SOURCE DATA –
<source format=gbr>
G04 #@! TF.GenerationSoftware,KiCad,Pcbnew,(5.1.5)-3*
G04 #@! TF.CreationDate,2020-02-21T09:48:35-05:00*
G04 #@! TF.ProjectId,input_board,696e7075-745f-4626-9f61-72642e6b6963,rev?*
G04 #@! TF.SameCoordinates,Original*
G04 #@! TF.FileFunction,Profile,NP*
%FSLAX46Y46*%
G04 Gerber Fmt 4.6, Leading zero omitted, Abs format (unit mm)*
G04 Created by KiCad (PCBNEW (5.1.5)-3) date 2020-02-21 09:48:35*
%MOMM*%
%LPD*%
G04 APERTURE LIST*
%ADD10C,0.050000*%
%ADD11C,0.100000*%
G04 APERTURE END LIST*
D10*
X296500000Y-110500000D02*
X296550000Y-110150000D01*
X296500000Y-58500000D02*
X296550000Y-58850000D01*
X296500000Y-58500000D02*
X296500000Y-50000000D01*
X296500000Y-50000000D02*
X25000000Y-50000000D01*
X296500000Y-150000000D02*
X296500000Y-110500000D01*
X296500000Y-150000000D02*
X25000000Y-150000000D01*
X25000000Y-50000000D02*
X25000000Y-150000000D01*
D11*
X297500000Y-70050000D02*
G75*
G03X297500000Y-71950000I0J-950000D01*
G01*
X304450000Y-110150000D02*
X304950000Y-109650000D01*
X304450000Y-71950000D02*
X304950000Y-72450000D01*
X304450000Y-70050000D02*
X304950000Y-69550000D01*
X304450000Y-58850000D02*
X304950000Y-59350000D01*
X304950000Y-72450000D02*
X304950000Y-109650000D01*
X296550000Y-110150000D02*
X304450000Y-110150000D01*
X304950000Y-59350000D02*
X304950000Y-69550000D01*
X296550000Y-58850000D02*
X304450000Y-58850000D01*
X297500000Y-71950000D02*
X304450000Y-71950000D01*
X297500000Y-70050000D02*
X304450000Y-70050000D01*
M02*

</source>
...
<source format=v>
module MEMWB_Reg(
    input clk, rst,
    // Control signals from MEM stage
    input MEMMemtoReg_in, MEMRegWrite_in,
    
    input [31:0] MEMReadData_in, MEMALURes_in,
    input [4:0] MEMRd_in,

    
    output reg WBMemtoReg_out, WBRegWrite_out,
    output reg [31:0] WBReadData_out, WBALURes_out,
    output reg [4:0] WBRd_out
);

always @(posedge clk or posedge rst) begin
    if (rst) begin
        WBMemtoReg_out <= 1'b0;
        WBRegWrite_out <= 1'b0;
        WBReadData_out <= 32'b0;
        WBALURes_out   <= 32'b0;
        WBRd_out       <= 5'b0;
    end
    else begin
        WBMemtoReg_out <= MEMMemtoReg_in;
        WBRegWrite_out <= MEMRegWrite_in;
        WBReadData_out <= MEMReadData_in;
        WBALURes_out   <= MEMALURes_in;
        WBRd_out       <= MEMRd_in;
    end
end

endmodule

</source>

JOB – Which lines of the records above hold the word "APERTURE"? Copy each of them.

OUTPUT OF THE TASK –
G04 APERTURE LIST*
G04 APERTURE END LIST*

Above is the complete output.